For the same reason, many say online what they would never dare to say to their interlocutor in person, and sometimes they don’t even feel that their words can have real consequences. Even if we know a person to whom we want to make a sarcastic remark, he is still impersonal.

A good illustration of the latter is the section on evil tweets in the Jimmy Kimmel show, where celebrities from athletes to musicians read out evil messages about themselves.

Pretty quickly, the situation becomes absurd – when messages like “Billy Ailish dresses as if she had stolen clothes in the gym and gave her what was found among the forgotten things”, Billy Elish reads herself, it becomes noticeable how much aggression is disproportionate to the actions of a real person, to the side which is directed.

Anger is a valuable emotion that should not be ignored or sought to abandon. We need it so that we can better define our own boundaries and understand when they are being violated.

It allows you to see threats and danger – not only on the physical, but also on the emotional level. Anger helps us to see that what is happening next to us or other people’s actions is unpleasant or unacceptable to us – and take action in time to change this situation.

Nevertheless, one should not confuse the ability to work with one’s own anger and uncontrolled aggression directed outward. No matter how much we want, we cannot force ourselves to stop experiencing emotions – even as severe as anger.

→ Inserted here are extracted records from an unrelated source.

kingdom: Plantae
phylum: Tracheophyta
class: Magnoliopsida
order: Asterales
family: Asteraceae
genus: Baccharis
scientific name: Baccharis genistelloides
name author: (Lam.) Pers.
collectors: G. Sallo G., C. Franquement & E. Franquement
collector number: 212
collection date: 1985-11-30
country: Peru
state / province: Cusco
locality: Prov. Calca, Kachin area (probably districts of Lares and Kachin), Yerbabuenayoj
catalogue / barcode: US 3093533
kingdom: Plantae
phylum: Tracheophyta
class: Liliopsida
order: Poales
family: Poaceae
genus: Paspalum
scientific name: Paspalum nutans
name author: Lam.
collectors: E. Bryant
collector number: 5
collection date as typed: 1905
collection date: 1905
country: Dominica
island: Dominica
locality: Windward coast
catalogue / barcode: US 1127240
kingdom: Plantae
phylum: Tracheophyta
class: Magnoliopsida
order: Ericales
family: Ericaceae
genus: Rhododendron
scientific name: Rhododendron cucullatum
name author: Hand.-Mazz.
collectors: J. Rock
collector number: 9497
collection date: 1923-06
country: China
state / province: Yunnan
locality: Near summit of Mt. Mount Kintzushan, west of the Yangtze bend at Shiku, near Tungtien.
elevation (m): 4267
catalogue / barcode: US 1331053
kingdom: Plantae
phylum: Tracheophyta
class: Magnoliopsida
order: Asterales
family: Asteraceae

But there is no equal sign between anger and aggression: if the first helps us to better understand ourselves and the source of our discontent, then the second is a consequence of the choice, of how we decide to act with our feelings.

The popular idea that the best way to deal with anger is to throw it out, actually a dangerous myth. For many, it becomes an occasion to bring emotions or conflict with another person to the maximum or even try to hurt the interlocutor more painfully.

Neither one way helps to find a solution to the problem – and the thought itself is often lost behind a high degree of emotions. The situation around us constantly generates reasons for anger, but this does not mean that you need to get angry at someone else’s expense.